The shop is still filled a half an hour later, minus much of its stock, and despite the fact that donations were never explicitly asked for, many of those on the tour have given generously. “It would have just gone to me liver anyway,” a sunburned Englishman jokes, happily stuffing Thai currency into the donation box.

Marie-Louise “Coral” Schmiegelow, 22, is among those who spend hours a day in the hot sun gathering chunks of concrete. When asked if she finds the work difficult, the thin young Danish woman shakes her head no. The stories of loss the locals tell her inspire her to give everything she has. “Yesterday I only had two hours of sleep and I did gardening until six p.m. without even noticing it.” She insists, however, that people only have to work as hard as they wish. “There’s no pressure at all. Any one who wants to help only needs to go to the tool shed and get a bag and some gloves. They can work as much or as little as they want. That way everyone is in a good mood and that no one brings any bad energy to the group.”

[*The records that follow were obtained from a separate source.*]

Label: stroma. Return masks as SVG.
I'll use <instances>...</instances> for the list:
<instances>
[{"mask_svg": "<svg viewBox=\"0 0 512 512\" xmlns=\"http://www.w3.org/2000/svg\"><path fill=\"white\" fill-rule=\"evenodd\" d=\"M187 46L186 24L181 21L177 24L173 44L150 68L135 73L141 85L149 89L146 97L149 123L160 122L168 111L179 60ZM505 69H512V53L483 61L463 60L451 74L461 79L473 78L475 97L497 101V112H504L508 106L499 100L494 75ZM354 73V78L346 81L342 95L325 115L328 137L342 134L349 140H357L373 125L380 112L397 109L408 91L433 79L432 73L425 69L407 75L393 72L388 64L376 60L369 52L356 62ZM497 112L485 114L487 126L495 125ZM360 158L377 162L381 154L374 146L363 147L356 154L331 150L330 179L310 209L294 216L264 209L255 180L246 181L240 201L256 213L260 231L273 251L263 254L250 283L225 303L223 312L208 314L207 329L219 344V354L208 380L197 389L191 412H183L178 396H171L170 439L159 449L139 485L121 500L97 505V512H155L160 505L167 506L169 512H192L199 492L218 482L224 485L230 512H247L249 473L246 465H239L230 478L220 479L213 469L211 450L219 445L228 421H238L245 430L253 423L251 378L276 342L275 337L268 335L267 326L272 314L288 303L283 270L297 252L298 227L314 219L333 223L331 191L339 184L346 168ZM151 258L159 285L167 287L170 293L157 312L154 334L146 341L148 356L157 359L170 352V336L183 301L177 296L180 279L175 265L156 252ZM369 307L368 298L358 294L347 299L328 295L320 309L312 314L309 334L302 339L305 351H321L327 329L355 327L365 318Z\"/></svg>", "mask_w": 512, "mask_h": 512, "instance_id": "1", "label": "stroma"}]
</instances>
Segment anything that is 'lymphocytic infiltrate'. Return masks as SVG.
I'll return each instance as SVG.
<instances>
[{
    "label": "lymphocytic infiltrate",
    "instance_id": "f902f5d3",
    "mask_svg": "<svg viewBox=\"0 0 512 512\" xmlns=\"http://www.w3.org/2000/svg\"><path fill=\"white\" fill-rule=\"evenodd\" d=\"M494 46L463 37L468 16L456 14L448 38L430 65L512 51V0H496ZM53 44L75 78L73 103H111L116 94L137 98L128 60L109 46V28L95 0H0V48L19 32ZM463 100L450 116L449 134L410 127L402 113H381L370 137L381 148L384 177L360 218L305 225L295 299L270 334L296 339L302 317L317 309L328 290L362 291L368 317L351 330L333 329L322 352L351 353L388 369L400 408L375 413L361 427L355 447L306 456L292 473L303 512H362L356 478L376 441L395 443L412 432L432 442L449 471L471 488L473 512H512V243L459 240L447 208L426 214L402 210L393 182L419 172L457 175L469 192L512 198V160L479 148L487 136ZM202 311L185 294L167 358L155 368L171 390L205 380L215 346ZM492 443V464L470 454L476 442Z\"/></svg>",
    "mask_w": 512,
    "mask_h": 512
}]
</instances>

From the looks of things, there’s very little bad energy going around. The volunteers behind her look like they’re having the time of their lives. They smile and laugh as they scamper around, as if they were filling their bags with gold instead of concrete. Manual labor has never looked so engaging.

Despite all their efforts, however, there are still many hurdles. Full reconstruction still hinges on some wrangling between the government and the land-owners. Money promised by the government and aid agencies has yet to materialize, and HiPhiPhi is struggling to survive with the meager funds it manages to collect – it’s running short of funds to purchase supplies and pay their Thai workers. Still, Coral maintains that everyone involved is positive about the future.

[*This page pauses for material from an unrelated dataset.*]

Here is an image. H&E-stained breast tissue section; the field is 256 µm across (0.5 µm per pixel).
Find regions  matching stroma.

“There’s a long way to go,” she says, “but working all together, step by step, we’re going to make it.” She sweeps her arm out to indicate the empty stretch of land, once piled high with rubble. “Only one month ago, this was much worse.”

At night both volunteers and Thais usually end up at Hippies bar, where they relax after a hard day’s work and get to know each other better over a beer and some tunes. Many who expected to stay here only a few days have pushed their flights back again and again, touched by the plight of the islanders and inspired by such a meaningful pastime. Just last night two long-termers finally had to leave and they were given a tearful send off. They promised they would come back, as others have. Of the over 1000 volunteers have participated in the last six months, many have already returned for an additional stint.

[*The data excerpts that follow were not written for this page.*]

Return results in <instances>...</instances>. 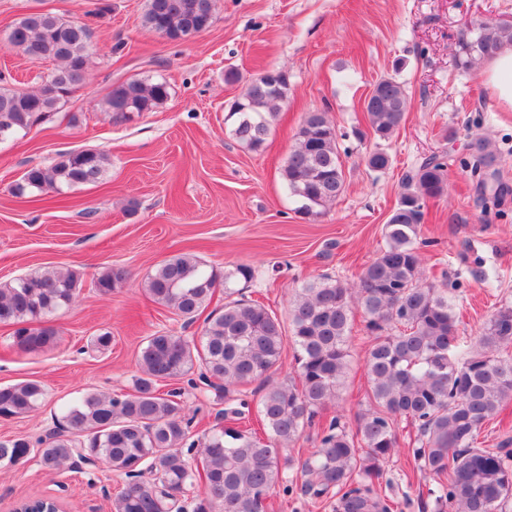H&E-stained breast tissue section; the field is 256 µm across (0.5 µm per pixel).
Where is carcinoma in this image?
Returning <instances> with one entry per match:
<instances>
[{
    "instance_id": "1",
    "label": "carcinoma",
    "mask_w": 512,
    "mask_h": 512,
    "mask_svg": "<svg viewBox=\"0 0 512 512\" xmlns=\"http://www.w3.org/2000/svg\"><path fill=\"white\" fill-rule=\"evenodd\" d=\"M217 0H146L141 25L168 41L212 25ZM0 42L55 68L34 90L0 83V141L28 132L60 111L87 80L94 55L89 26L64 13L33 10L15 19ZM506 44L512 23L480 21L465 27L453 53L457 69L475 72ZM288 74L268 70L250 81L230 105L232 134L251 151L261 150L281 104L288 100ZM169 97L163 79L134 78L111 87L101 108L116 119L152 112ZM408 108L404 85L387 76L373 86L364 117L373 134L390 139ZM465 167L489 171L495 155L483 138L467 144ZM383 171L390 156L377 147L365 156ZM107 157L70 151L49 166H33L15 183L17 197L97 183ZM288 193L304 215H316L345 190V172L335 126L326 113L305 114L296 143L280 171ZM447 163L432 155L410 171L384 226V245L353 283L328 275L305 283L289 309L290 330L258 300L234 299L240 281L254 271L236 265L224 272L190 254L174 255L147 274L150 298L190 324L224 287V306L209 313L200 342L171 332L146 338L138 354L134 393L90 391L66 407L62 428L35 449L22 437L0 441V467L12 468L37 452L54 473L74 456L94 459L138 481L112 503V512H171L196 487L192 512H269L277 488H300L311 499L336 498V512H391L378 492L383 464L398 448L400 423L415 426L414 466L436 480L428 490L432 512H504L512 501V450L479 448L477 436L512 400V305L497 308L476 347L458 334L448 289L424 276L419 226L427 203L445 195ZM127 274L108 269L94 286L102 295L124 286ZM80 274L45 269L0 284V323L15 325L12 348L43 352L58 331L42 320L69 306ZM363 312L370 333L365 375L368 407L353 422L336 414L335 402L349 369L353 310ZM293 346L294 375L272 378L287 346ZM199 370L216 387L256 380L264 383L258 415L264 431L242 424L247 401L224 411V425L190 439L186 409L177 390L162 383ZM36 381L0 386V419L24 416L45 399ZM318 426V443L302 461L283 455L308 428Z\"/></svg>"
}]
</instances>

If, as most travelers contend, the highlights of traveling are the friends you make and the communities you interact with, then HiPhiPhi should be considered a much more attractive proposition than a full moon party or packaged jungle trek. And here, volunteers eat for free.

Ironically, it was at Ko Phi Phi that the blockbuster 1999 movie The Beach was filmed. In the film, a group of young people try to carve out a hedonistic version of paradise and it all goes horribly wrong. The message: Because of human desire and greed, there can be no such thing as paradise on earth. But here, in this little battered Eden of an island, a group of concerned youth have found that by banding together and acting selflessly, paradise can be created, if only for the moment.

Dragging her bag to a nearby wheelbarrow, Coral says, “We can learn from this: We need to take care of each other, to stop fighting against each other and to start fighting together against the bad things in this world.” She looks up and smiles, “We need to help spread the love.”

To the cynical ear, it might seem strange to hear the word “love” bandied about so willy-nilly, but to those who have seen its effects, it does not sound the least bit corny.